Records from a collection:
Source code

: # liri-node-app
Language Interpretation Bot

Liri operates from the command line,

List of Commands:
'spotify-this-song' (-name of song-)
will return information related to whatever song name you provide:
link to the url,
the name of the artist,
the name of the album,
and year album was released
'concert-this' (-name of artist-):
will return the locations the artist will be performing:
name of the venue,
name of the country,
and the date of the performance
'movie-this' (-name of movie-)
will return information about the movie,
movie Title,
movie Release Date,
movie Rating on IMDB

Your goal:
Read through the data and copy every line where "artist" shows up.

Solution:
the name of the artist,
'concert-this' (-name of artist-):
will return the locations the artist will be performing:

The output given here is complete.